Could the records below please be retyped exactly, with their pictures left out?

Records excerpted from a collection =
•••••
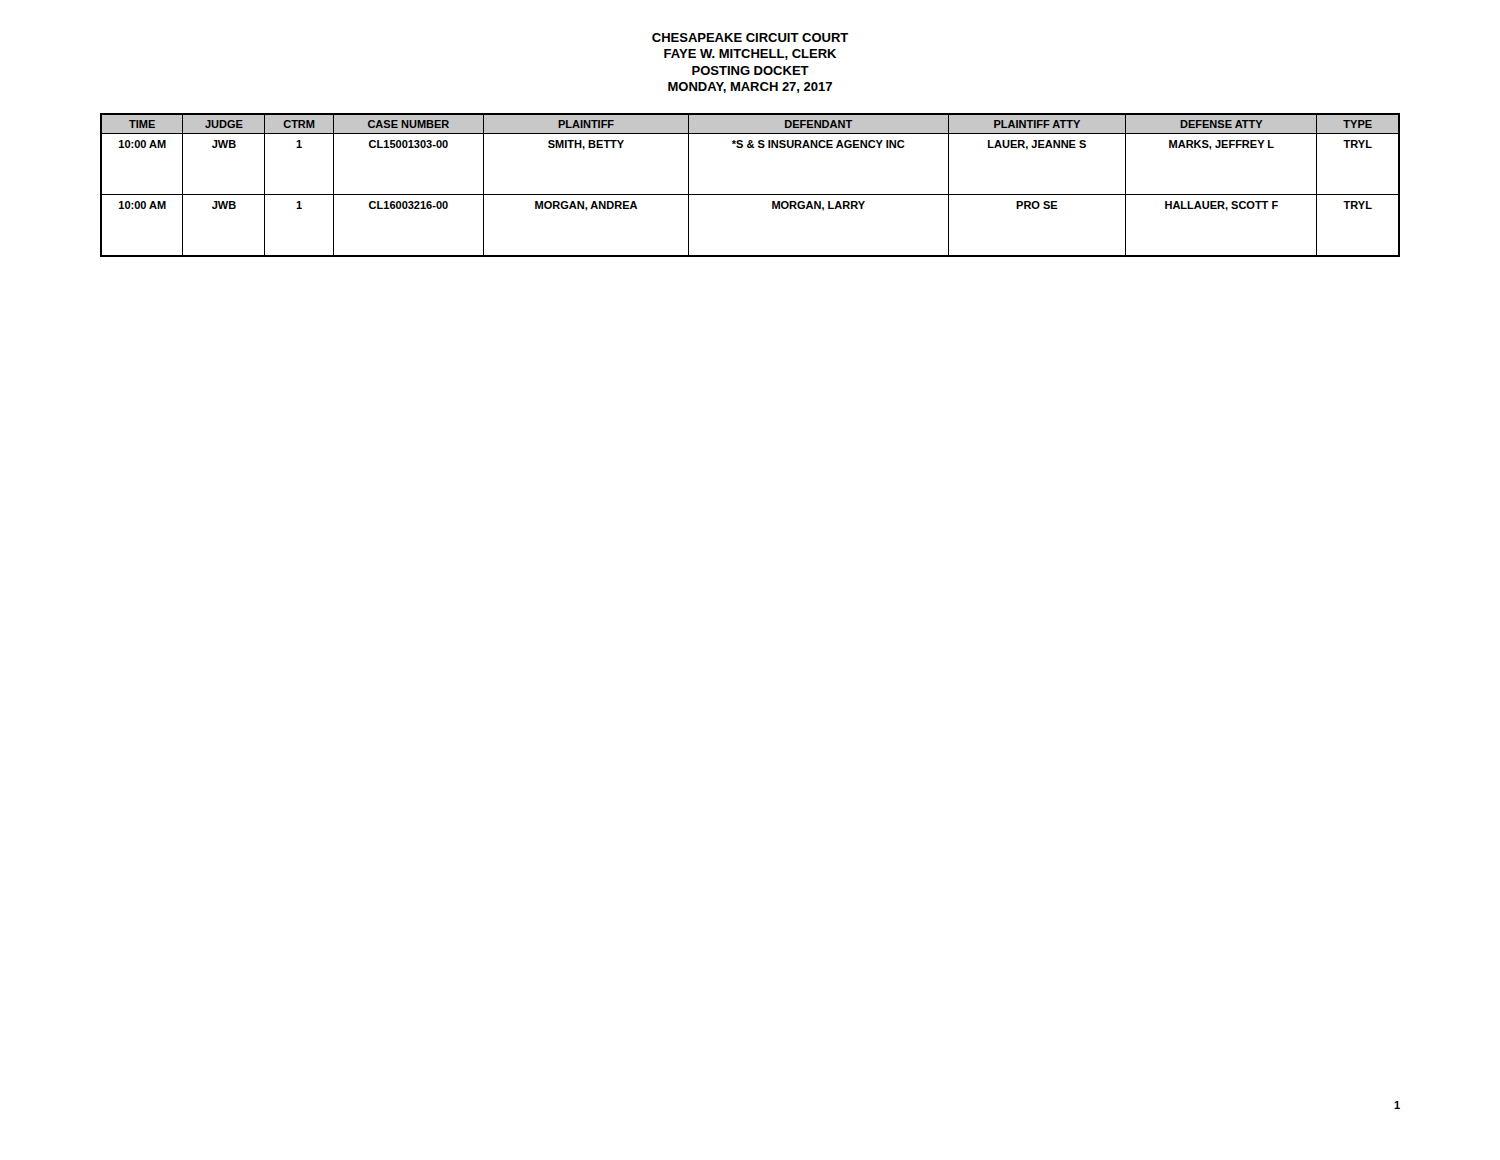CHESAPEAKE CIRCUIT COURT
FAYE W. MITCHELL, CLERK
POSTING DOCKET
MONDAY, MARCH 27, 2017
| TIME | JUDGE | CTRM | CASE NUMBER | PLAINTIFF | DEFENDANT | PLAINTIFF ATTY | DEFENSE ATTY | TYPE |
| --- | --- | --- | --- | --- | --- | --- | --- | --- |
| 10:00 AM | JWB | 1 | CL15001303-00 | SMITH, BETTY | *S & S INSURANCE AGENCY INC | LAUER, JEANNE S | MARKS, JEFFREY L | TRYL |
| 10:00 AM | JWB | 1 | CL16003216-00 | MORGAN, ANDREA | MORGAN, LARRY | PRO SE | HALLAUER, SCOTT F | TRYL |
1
•••••
SOLUTION FOR THIS EXERCISE =
CHESAPEAKE CIRCUIT COURT
FAYE W. MITCHELL, CLERK
POSTING DOCKET
MONDAY, MARCH 27, 2017
| TIME | JUDGE | CTRM | CASE NUMBER | PLAINTIFF | DEFENDANT | PLAINTIFF ATTY | DEFENSE ATTY | TYPE |
| --- | --- | --- | --- | --- | --- | --- | --- | --- |
| 10:00 AM | JWB | 1 | CL15001303-00 | SMITH, BETTY | *S & S INSURANCE AGENCY INC | LAUER, JEANNE S | MARKS, JEFFREY L | TRYL |
| 10:00 AM | JWB | 1 | CL16003216-00 | MORGAN, ANDREA | MORGAN, LARRY | PRO SE | HALLAUER, SCOTT F | TRYL |
1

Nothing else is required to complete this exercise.